松原 優勝するまでいくとは思っていなかったので。

――今日親御さんは応援してくれましたか? 部活でサッカー、家で『ウイイレ』だと、「勉強しなさい」とは言われなかったですか?

松原 応援はしてくれましたね。『ウイイレ』に関しては大会の1週間前に出ることが決まったので、この1週間は勉強しろじゃなくて、eスポーツをがんばって、と言われました。

安倍 これからは毎日やる、というのはさすがにきびしいと思うので、週のどの曜日かに決まった時間練習をするというふうに決めて、怠けないようにがんばっていきたいと思います。

オープンの部優勝、焼肉大好きちょぶりミニインタビュー

--優勝おめでとうございます。今回はプロ選手を擁するチーム、昨年の国体プレ大会優勝チームを破るという文句なしの結果となりましたが、大会に向けて特別な練習はされましたか?

焼き肉 『ウイイレ2019』の中にあるmy clubモードで、能力値の上がった選手が出てくるモードがあるんですけど、そこのCO-OPモードで自分たちの能力を落として戦う練習をしていました。

とさこ 今日戦うことになるチームよりも、かなり高い能力を持った選手のチームと戦って、本番で実力を発揮できるように慣らさせてました。

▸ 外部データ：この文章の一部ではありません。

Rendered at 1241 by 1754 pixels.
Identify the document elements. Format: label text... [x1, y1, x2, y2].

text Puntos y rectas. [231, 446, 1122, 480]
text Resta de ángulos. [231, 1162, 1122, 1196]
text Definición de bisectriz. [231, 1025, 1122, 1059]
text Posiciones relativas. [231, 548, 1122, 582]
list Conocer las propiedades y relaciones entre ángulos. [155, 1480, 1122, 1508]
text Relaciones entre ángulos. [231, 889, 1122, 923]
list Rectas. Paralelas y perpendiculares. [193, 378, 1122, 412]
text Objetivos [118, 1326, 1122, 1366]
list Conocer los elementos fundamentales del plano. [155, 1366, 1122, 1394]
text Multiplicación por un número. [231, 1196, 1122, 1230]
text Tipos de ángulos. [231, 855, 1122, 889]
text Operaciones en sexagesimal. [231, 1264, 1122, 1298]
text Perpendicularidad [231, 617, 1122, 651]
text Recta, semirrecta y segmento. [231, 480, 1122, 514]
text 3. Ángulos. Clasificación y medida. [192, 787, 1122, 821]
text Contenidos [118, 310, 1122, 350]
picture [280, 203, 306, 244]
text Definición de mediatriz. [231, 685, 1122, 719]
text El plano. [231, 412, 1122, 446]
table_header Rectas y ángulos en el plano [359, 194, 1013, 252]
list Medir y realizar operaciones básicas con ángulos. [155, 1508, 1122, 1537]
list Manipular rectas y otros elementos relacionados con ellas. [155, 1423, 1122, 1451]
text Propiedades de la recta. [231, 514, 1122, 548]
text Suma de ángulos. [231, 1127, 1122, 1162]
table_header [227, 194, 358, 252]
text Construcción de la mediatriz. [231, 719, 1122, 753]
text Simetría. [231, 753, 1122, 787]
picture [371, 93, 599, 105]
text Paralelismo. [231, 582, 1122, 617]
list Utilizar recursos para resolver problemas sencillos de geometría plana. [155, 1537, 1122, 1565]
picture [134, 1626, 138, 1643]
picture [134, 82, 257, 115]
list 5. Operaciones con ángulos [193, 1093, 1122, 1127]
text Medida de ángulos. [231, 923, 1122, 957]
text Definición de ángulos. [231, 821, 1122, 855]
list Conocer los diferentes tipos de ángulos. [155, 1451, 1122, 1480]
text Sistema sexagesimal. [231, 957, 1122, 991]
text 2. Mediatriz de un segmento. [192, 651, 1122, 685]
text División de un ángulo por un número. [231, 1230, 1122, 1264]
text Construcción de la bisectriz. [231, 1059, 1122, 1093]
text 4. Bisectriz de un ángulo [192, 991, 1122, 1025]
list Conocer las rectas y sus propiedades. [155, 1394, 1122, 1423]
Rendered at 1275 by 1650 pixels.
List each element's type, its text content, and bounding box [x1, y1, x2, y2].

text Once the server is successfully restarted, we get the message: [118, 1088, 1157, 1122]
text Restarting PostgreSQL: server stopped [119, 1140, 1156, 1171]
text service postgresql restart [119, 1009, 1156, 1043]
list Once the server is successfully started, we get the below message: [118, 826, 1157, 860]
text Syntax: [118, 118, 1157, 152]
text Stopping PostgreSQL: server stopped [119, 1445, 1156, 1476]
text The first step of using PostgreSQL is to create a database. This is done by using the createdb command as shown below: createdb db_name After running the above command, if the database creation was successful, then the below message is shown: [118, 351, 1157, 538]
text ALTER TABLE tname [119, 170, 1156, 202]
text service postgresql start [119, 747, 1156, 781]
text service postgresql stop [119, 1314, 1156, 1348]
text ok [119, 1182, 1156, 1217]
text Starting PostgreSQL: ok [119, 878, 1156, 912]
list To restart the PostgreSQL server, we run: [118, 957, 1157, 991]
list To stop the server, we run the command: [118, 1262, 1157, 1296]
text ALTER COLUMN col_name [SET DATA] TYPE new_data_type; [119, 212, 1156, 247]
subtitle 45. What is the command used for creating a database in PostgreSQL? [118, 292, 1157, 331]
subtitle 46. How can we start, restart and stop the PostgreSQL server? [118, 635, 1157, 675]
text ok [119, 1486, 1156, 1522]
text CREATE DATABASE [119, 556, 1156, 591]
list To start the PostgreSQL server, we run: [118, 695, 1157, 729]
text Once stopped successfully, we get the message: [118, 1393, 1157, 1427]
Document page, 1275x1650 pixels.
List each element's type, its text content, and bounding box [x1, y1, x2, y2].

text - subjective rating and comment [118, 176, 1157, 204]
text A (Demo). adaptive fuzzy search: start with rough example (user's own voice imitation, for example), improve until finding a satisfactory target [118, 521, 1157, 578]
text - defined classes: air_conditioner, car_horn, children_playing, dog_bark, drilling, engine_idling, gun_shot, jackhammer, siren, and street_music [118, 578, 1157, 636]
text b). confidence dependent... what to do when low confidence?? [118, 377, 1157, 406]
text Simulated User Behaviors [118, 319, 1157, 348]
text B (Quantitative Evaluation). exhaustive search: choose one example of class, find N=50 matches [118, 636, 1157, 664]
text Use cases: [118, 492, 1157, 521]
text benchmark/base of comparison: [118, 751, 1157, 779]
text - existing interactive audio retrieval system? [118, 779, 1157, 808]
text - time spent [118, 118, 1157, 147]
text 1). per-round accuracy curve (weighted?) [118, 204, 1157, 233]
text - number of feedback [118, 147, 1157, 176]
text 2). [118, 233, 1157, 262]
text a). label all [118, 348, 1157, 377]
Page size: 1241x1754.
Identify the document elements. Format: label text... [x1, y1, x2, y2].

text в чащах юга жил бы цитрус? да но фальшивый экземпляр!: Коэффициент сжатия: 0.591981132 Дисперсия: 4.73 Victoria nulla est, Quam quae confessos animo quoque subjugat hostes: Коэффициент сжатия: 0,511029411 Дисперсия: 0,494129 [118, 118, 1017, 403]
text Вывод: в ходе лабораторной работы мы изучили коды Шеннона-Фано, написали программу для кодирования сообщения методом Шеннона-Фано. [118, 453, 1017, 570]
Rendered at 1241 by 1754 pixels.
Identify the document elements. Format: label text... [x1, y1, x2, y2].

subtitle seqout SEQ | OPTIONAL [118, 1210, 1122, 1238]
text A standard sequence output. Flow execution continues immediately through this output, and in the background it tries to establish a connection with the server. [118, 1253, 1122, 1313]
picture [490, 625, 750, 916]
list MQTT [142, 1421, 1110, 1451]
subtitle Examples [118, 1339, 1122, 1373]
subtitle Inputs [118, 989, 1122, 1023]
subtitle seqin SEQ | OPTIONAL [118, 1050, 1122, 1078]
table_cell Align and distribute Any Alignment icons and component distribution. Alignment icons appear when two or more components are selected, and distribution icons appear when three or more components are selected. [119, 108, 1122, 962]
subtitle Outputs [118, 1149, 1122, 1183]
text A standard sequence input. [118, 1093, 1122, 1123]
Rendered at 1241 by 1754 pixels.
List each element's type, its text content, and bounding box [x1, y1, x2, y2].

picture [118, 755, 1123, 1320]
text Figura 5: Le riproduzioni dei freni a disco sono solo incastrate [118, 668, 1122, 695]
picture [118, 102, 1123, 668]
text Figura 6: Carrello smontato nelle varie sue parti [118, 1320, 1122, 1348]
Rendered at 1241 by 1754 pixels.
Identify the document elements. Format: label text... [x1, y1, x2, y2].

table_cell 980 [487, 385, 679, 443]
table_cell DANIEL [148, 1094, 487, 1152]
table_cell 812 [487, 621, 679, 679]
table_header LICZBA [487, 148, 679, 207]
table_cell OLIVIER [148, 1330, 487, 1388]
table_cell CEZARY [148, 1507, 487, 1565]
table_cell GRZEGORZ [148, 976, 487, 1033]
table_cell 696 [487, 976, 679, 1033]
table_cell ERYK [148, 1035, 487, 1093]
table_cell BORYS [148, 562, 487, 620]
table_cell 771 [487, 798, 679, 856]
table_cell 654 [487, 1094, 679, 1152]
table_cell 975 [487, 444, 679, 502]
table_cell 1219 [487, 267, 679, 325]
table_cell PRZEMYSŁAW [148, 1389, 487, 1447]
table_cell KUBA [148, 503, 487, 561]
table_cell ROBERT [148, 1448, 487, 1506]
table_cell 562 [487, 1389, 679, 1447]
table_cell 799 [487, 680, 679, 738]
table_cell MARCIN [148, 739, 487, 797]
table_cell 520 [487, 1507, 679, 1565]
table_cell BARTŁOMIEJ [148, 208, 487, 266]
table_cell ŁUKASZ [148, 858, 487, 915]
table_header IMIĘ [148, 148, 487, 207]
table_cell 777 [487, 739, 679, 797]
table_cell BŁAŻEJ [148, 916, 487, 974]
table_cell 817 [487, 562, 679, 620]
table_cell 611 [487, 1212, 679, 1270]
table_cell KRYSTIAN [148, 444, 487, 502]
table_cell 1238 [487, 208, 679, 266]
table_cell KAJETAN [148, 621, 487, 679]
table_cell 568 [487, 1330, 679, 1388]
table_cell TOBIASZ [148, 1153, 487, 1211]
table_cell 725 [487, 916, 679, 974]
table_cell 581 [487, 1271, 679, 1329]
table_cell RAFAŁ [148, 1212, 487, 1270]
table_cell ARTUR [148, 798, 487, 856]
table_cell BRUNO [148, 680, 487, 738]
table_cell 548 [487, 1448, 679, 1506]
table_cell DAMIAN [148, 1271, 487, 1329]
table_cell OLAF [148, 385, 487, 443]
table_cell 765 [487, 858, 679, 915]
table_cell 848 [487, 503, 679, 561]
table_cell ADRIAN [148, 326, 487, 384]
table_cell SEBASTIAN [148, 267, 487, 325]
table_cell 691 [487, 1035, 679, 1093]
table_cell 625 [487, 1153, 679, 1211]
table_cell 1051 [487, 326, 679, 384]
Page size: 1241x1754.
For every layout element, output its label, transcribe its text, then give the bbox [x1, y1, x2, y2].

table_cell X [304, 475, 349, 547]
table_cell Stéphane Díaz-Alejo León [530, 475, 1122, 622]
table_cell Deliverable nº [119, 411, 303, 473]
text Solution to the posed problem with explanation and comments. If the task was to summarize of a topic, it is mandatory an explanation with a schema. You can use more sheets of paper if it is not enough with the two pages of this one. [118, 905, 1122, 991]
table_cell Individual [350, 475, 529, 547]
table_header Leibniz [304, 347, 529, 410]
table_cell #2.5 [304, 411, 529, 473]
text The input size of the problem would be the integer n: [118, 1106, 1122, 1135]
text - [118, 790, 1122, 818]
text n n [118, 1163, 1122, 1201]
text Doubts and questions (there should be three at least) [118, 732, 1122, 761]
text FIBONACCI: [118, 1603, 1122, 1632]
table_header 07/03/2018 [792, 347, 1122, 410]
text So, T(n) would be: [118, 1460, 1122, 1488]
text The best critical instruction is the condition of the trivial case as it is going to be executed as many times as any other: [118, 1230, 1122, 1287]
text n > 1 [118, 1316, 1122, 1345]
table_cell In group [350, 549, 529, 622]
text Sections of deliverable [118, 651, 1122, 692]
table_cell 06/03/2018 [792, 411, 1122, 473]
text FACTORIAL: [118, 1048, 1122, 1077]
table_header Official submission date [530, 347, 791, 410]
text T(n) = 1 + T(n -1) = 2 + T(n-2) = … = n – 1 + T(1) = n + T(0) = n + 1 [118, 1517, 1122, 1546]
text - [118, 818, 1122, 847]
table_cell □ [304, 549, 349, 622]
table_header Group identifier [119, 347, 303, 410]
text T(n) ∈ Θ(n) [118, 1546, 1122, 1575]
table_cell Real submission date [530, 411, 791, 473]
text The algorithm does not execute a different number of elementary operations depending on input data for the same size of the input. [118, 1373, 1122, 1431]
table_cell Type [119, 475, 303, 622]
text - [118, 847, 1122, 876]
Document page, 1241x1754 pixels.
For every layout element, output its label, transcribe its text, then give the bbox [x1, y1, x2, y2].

――対戦相手、プレイヤーへの対策は行なっていましたか?

ヤジュン いえ。自分たちでこうしようと決めたことを貫き通す姿勢でいました。具体的には、パスでつなぐサッカーをやろうと今日は思っていました。それが形になったと思います。

焼き肉 チームを組んで出られるということが決まったのが本当に直近の4日前だったので。チーム名に入っている“ちょれぎ”さんは、今日来られなかったですし……。

――本大会への意気込みをお願いします。

とさこ 優勝したのはチームみんなのおかげですし、茨城県代表として出場させていただくからには、名に恥じないようなプレイを心掛けつつ、魅せるプレイなんかも入れて、見ている人も楽しめるような試合をお届けしたいと思います。

焼き肉 3人のCO-OPモードなので、それぞれがワンタッチ(パス)でつないで、全員が攻撃にからめるサッカーをできたらいいですね。実際のサッカーでもよく言われる、3人目の動きや後ろからの動きを自分たちで作ったり……。CO-OPモードはそこが醍醐味なので、自分たちが楽しいと思うことをそのままやって、見ている人にもおもしろいと感じてもらえればと思います。

――ちなみに国体の目標は?

焼き肉 もちろん優勝はしたいのですが、自分の中では信じられていない部分があるので……。いまは目標というより本大会で有名なプレイヤーにも会えるんだろうなあという楽しみのほうが大きいですね(笑)。